Naselaris Thomas, Stansbury Dustin E, Gallant Jack L
Helen Wills Neuroscience Institute, University of California, Berkeley, CA 94720, USA.
J Physiol Paris. 2012 Sep-Dec;106(5-6):239-49. doi: 10.1016/j.jphysparis.2012.02.001. Epub 2012 Mar 28.
The representations of animate and inanimate objects appear to be anatomically and functionally dissociated in the primate brain. How much of the variation in object-category tuning across cortical locations can be explained in terms of the animate/inanimate distinction? How is the distinction between animate and inanimate reflected in the arrangement of object representations along the cortical surface? To investigate these issues we recorded BOLD activity in visual cortex while subjects viewed streams of natural scenes. We then constructed an explicit model of object-category tuning for each voxel along the cortical surface. We verified that these models accurately predict responses to novel scenes for voxels located in anterior visual areas, and that they can be used to accurately decode multiple objects simultaneously from novel scenes. Finally, we used principal components analysis to characterize the variation in object-category tuning across voxels. Remarkably, we found that the first principal component reflects the distinction between animate and inanimate objects. This dimension accounts for between 50 and 60% of the total variation in object-category tuning across voxels in anterior visual areas. The importance of the animate-inanimate distinction is further reflected in the arrangement of voxels on the cortical surface: voxels that prefer animate objects tend to be located anterior to retinotopic visual areas and are flanked by voxels that prefer inanimate objects. Our explicit model of object-category tuning thus explains the anatomical and functional dissociation of animate and inanimate objects.

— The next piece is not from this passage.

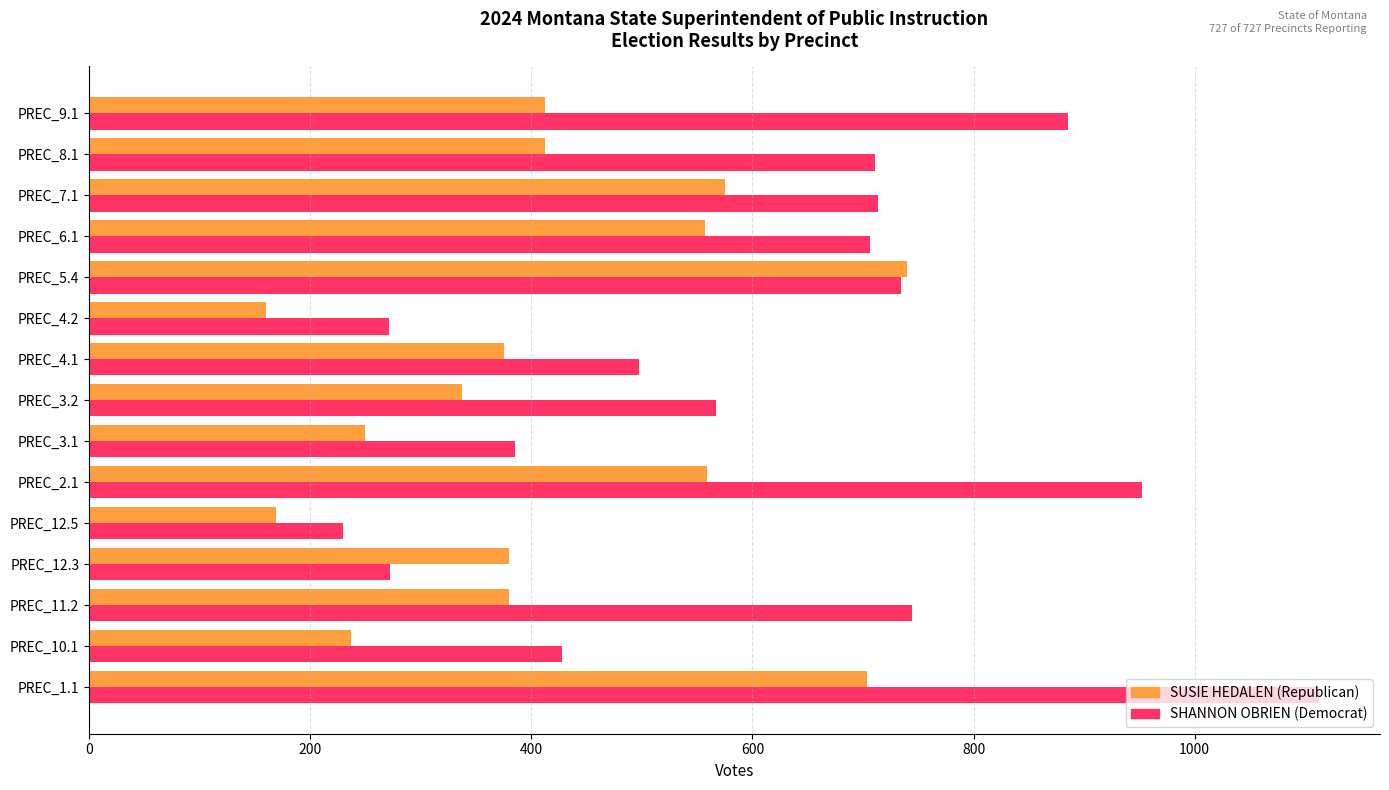

What is the difference between the second highest and minimum values in the SHANNON OBRIEN (Democrat) series?

722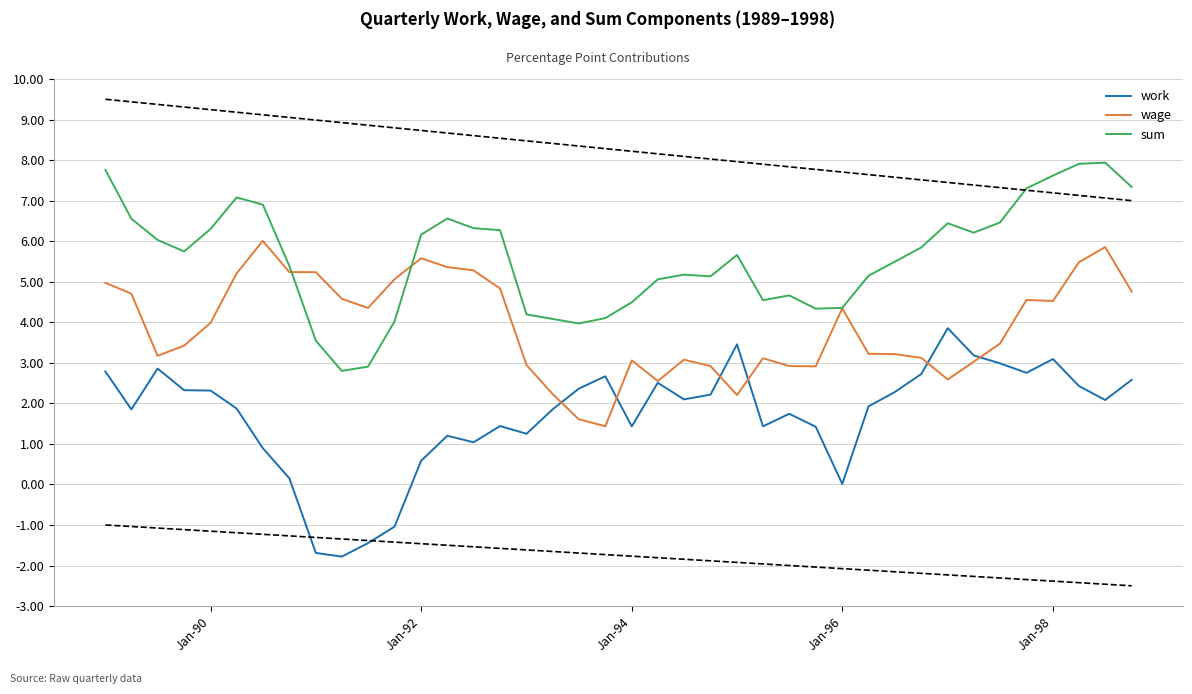

Which series has the largest total across all categories?

sum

在灵长类动物大脑中,有生命物体和无生命物体的表征在解剖学和功能上似乎是分离的。在不同皮质位置上,物体类别调谐的变化中有多少可以用有生命/无生命的区分来解释?有生命和无生命的区分如何在沿着皮质表面的物体表征排列中得到体现?为了研究这些问题,我们在受试者观看自然场景流时记录了视觉皮质中的血氧水平依赖(BOLD)活动。然后,我们为沿着皮质表面的每个体素构建了一个明确的物体类别调谐模型。我们验证了这些模型能够准确预测位于前视觉区域的体素对新场景的反应,并且它们可用于同时从新场景中准确解码多个物体。最后,我们使用主成分分析来表征跨体素的物体类别调谐变化。值得注意的是,我们发现第一主成分反映了有生命物体和无生命物体之间的区分。这个维度在前视觉区域的体素中占物体类别调谐总变化的50%至60%。有生命与无生命区分的重要性还进一步体现在皮质表面体素的排列上:偏好有生命物体的体素往往位于视网膜拓扑视觉区域之前,并被偏好无生命物体的体素包围。因此,我们明确的物体类别调谐模型解释了有生命物体和无生命物体在解剖学和功能上的分离。